New therapies to stimulate growth of AML market
By Mia Burns
As a boost of new therapies enters the acute myeloid leukemia market along with an increasing number of cases among the elderly, revenue for the market across the United States, France, Germany, Italy, Spain, and the United Kingdom will increase from $151 million in 2012 to $430.7 million in 2017. This will represent a compound annual growth rate of 23.3 percent, according to a new report from GlobalData. Although the market will grow substantially during this five-year period, lackluster clinical trial results and cost-consciousness may continue to plague drug development.
In 2012, the majority of the acute myeloid leukemia market therapies sales were generated in the United States, which enjoyed a market share of $108.8 million, compared to sales in the five European Union countries, which were estimated to be about $42 million. By 2017, the acute myeloid leukemia market in the United States and the five European Union countries is expected to reach $324.4 million and $106.3 million in sales, respectively.
“The primary driver of the increase of the acute myeloid leukemia market size is the increased use of branded therapies more so than an increasing incidence,” says Cheryl S. Gradziel, Ph.D., GlobalData’s analyst covering oncology. “Since most patients are currently treated with generics, even minimal uptake of premium priced new agents will have a major impact on market size.” Such therapies include Sunesis’ vosaroxin for relapsed and refractory acute myeloid leukemia, Novartis’ midostaurin for patients with FLT3 mutations, and Cyclacel’s sapacitabine for newly-diagnosed elderly patients.
According to the report’s key findings, the uptake of new drugs will be limited despite high levels of unmet need as key opinion leaders are relatively unimpressed by these agents. In addition, key opinion leaders are unconvinced that FLT3 inhibitors will be as successful as monotherapies in acute myeloid leukemia market.

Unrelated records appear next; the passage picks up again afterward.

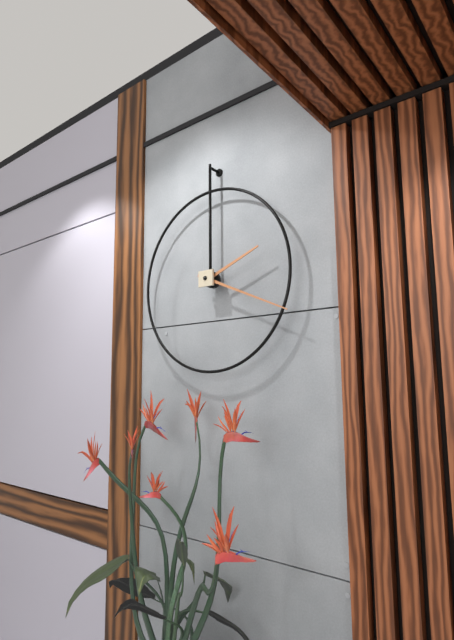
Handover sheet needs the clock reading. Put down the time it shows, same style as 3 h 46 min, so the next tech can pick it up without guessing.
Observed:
2 h 19 min
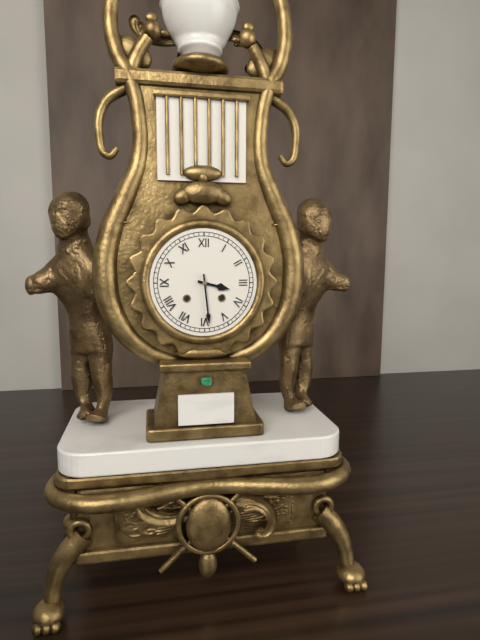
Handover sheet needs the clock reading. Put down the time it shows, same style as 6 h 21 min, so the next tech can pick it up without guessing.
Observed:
3 h 29 min
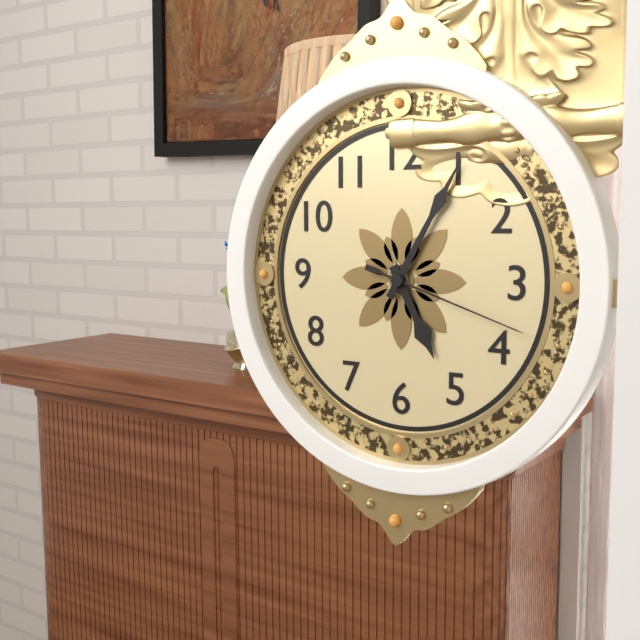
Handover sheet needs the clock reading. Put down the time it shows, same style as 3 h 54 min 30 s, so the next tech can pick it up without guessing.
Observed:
5 h 05 min 18 s
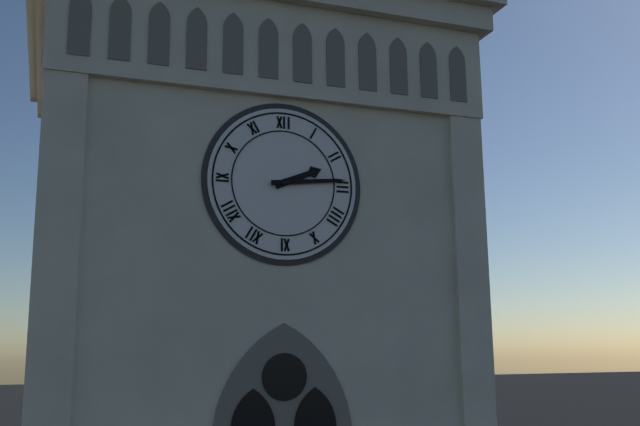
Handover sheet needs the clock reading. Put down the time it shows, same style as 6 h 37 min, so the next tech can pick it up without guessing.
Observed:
2 h 14 min
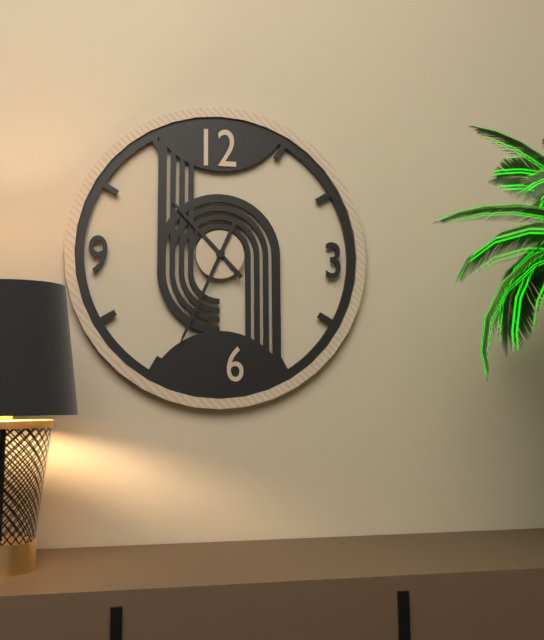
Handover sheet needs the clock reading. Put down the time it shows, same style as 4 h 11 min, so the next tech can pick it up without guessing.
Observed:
10 h 34 min
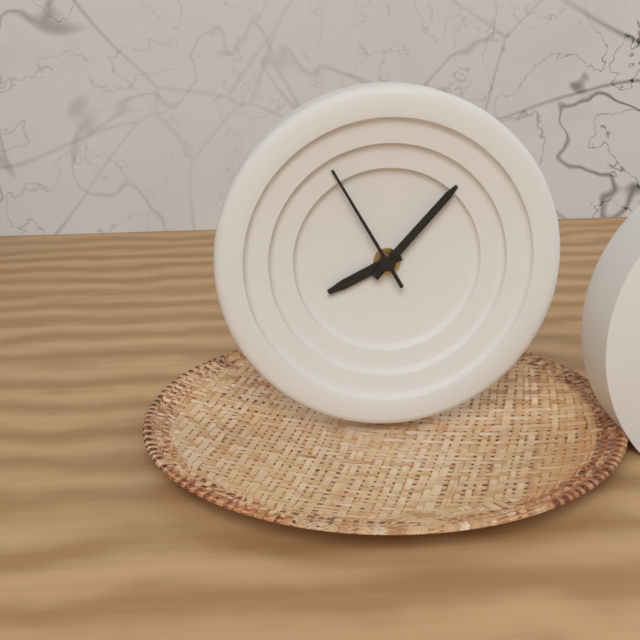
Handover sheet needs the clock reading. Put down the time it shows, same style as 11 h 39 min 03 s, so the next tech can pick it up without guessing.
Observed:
8 h 07 min 55 s
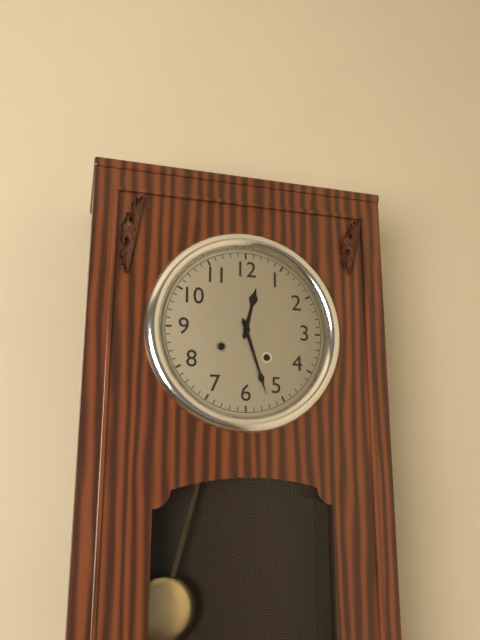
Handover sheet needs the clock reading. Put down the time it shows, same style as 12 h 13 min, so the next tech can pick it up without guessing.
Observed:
12 h 27 min
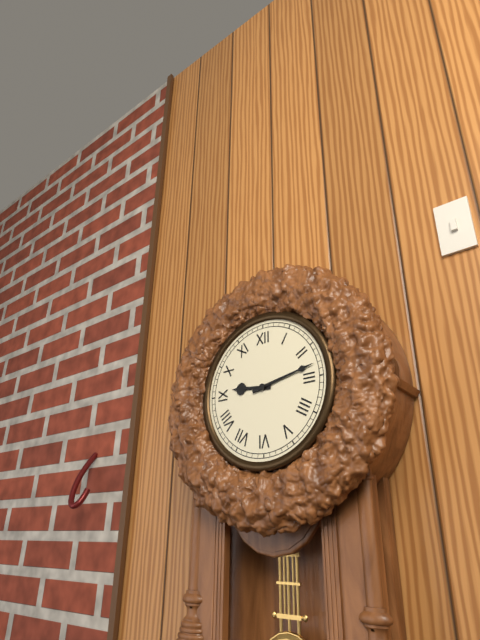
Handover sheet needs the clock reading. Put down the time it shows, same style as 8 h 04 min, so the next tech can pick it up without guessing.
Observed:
9 h 13 min
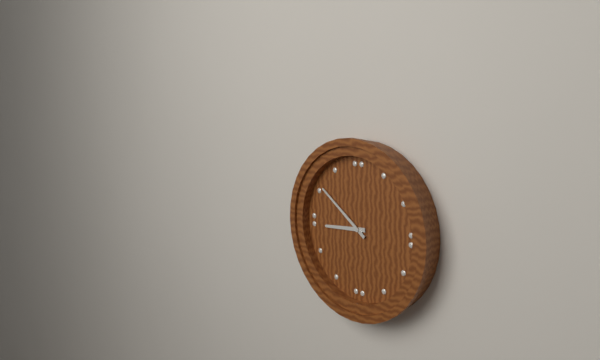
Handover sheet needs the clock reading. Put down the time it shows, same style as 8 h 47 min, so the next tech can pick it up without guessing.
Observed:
8 h 51 min
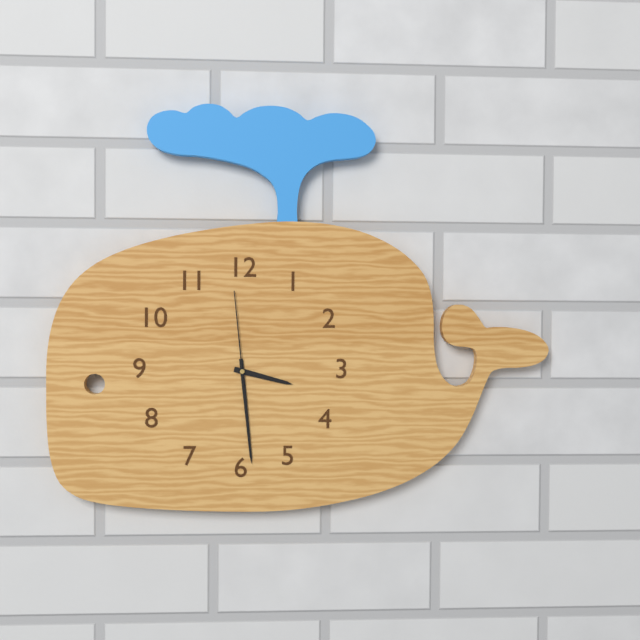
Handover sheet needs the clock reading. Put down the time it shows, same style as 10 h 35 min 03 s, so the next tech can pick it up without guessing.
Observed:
3 h 29 min 59 s
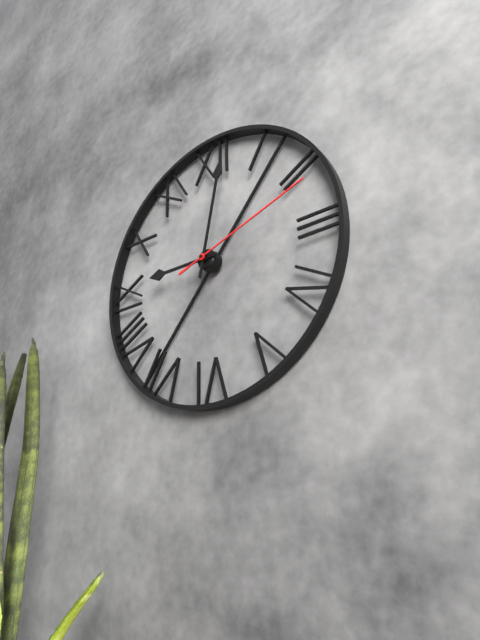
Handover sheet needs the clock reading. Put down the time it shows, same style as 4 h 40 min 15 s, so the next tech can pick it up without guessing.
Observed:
9 h 02 min 12 s
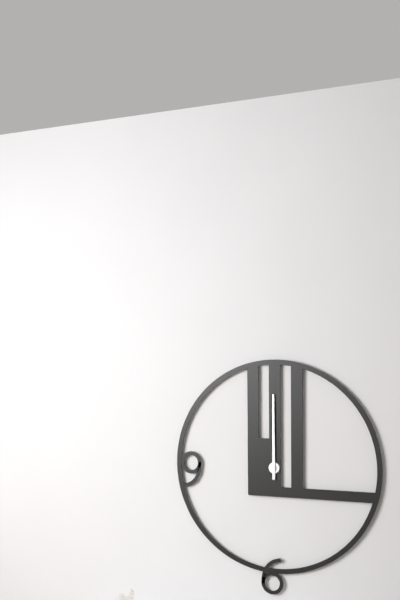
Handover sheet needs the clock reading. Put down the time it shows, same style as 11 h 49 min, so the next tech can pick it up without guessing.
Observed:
12 h 00 min
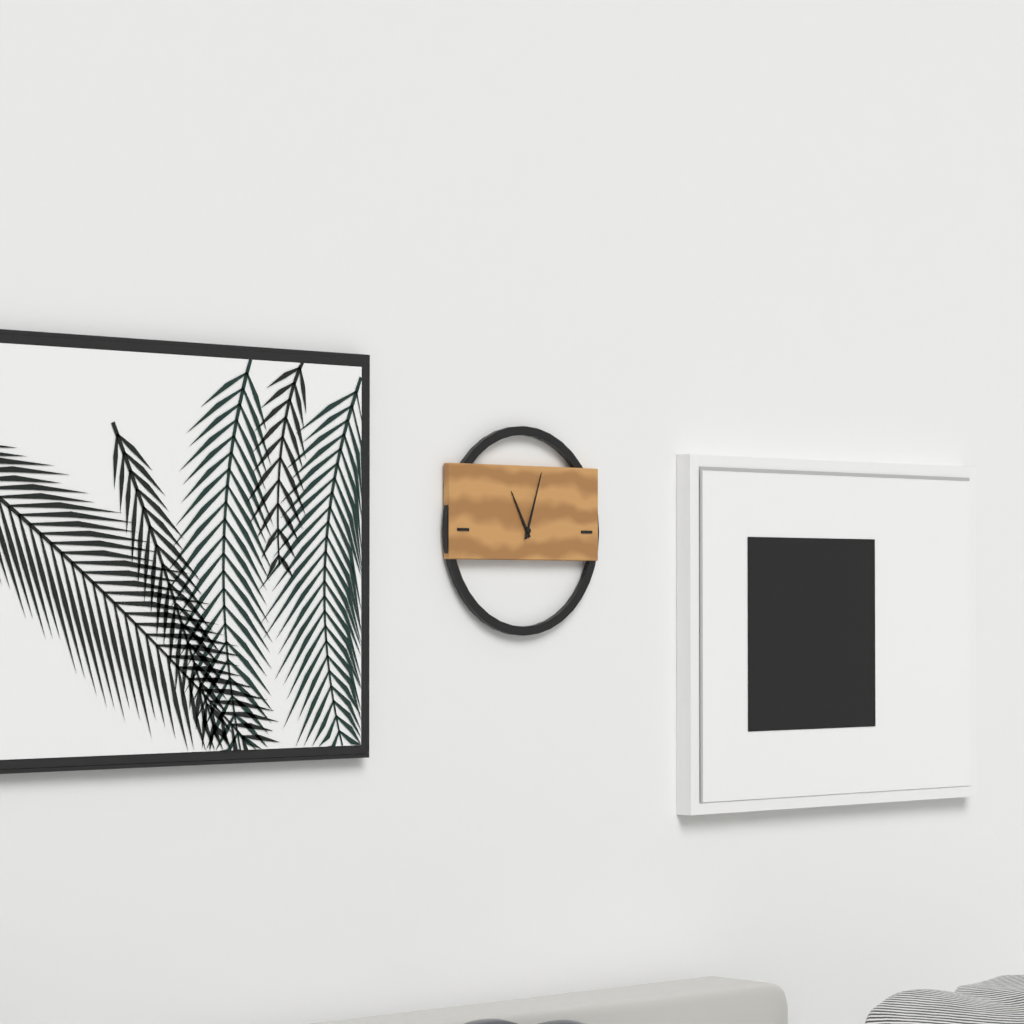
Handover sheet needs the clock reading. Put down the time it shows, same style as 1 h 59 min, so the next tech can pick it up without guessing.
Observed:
11 h 03 min
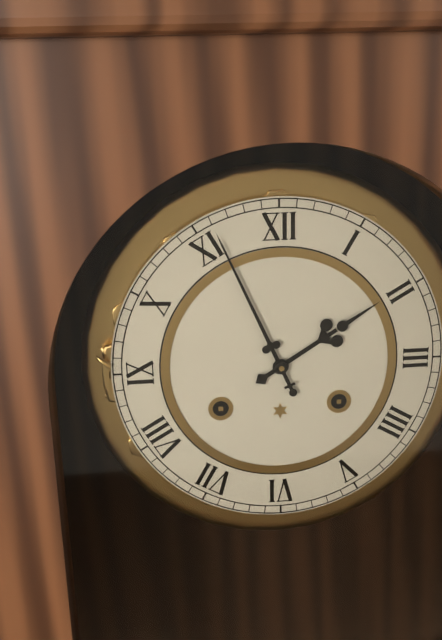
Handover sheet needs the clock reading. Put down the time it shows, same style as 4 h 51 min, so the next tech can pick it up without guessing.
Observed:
1 h 56 min
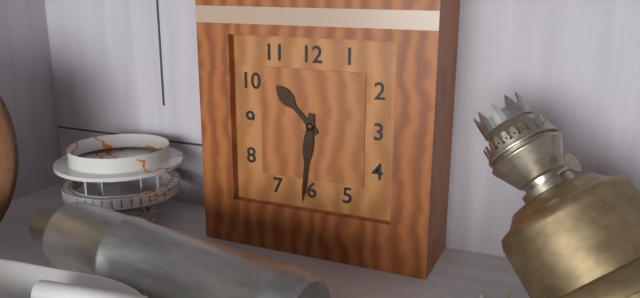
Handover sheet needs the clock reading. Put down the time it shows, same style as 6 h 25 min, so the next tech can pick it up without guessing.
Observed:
10 h 31 min
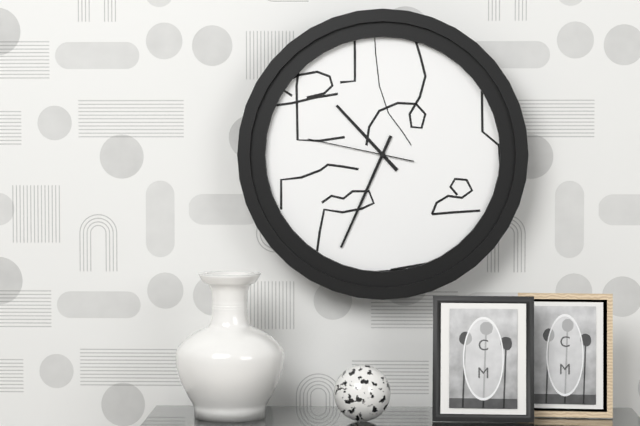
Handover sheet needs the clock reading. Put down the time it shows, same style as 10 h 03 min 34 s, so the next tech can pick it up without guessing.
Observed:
10 h 34 min 47 s
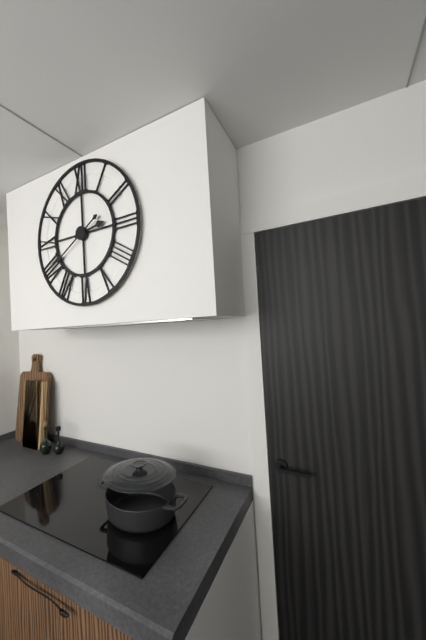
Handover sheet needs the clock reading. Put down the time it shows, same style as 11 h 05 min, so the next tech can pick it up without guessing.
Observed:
2 h 40 min
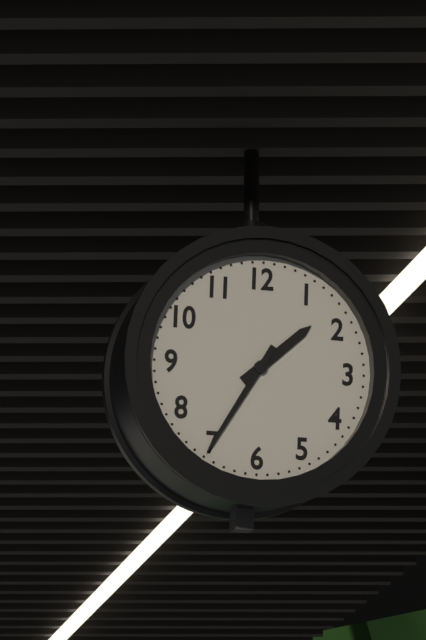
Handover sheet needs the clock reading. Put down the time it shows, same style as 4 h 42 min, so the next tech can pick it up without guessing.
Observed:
1 h 35 min
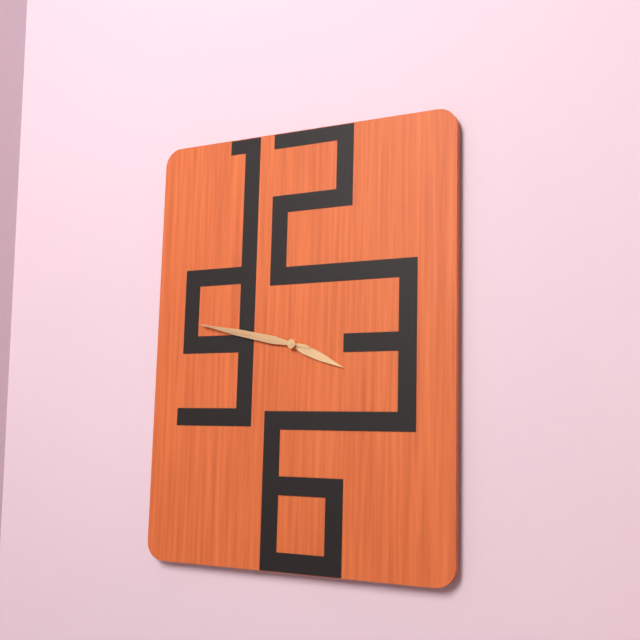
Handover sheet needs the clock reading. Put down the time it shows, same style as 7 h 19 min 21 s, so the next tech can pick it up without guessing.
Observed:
3 h 47 min 47 s
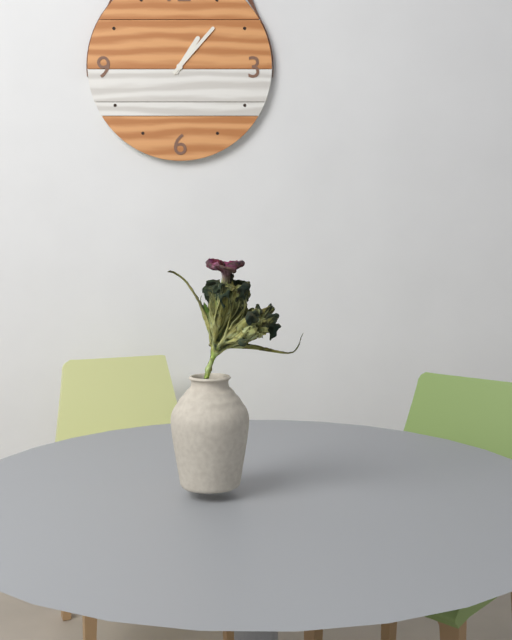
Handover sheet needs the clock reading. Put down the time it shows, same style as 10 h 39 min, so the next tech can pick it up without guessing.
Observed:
1 h 07 min
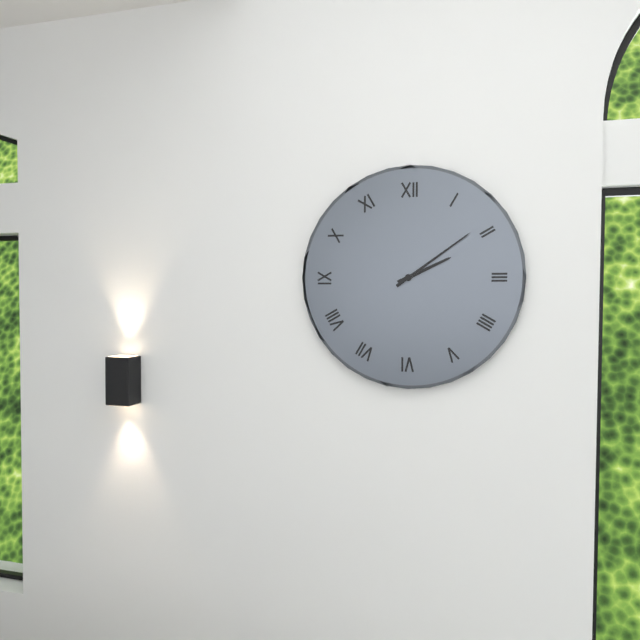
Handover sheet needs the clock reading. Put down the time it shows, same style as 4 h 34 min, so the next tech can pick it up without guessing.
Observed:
2 h 09 min
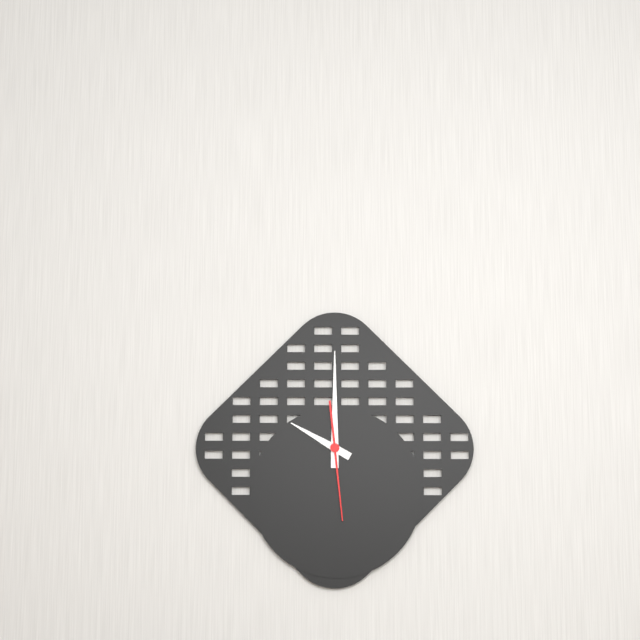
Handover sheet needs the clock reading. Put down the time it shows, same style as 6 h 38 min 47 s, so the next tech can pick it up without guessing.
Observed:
10 h 00 min 29 s
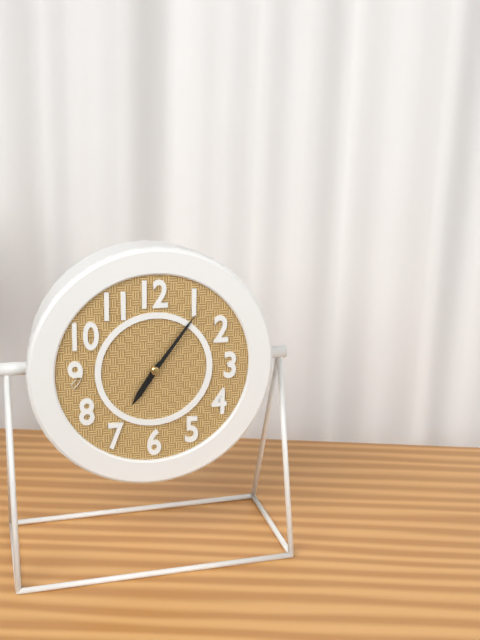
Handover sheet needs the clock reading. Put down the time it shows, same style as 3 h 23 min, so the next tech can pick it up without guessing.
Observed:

“The biology of AML is incredibly complex, and is still poorly understood,” Dr. Gradziel told Med Ad News Daily. “FLT3 is one of the few molecular targets that has been implicated in disease progression. There is great hope that FLT3 inhibitors will be the first small molecule targeted therapies to improve the outlook of the subset of acute myeloid leukemia patients with FLT3 mutations. However, these mutations are not believed to cause acute myeloid leukemia, but instead occur late in pathogenesis. This means that FLT3 inhibitors will not be effective in the relapse-causing leukemic stem cells. So while some key opinion leaders think that FLT3 inhibitors will be useful tools for patients with FLT3 mutations, most feel strongly that these targeted therapies must be prescribed in combination with standard chemotherapy rather than as monotherapies if they are to be truly effective.”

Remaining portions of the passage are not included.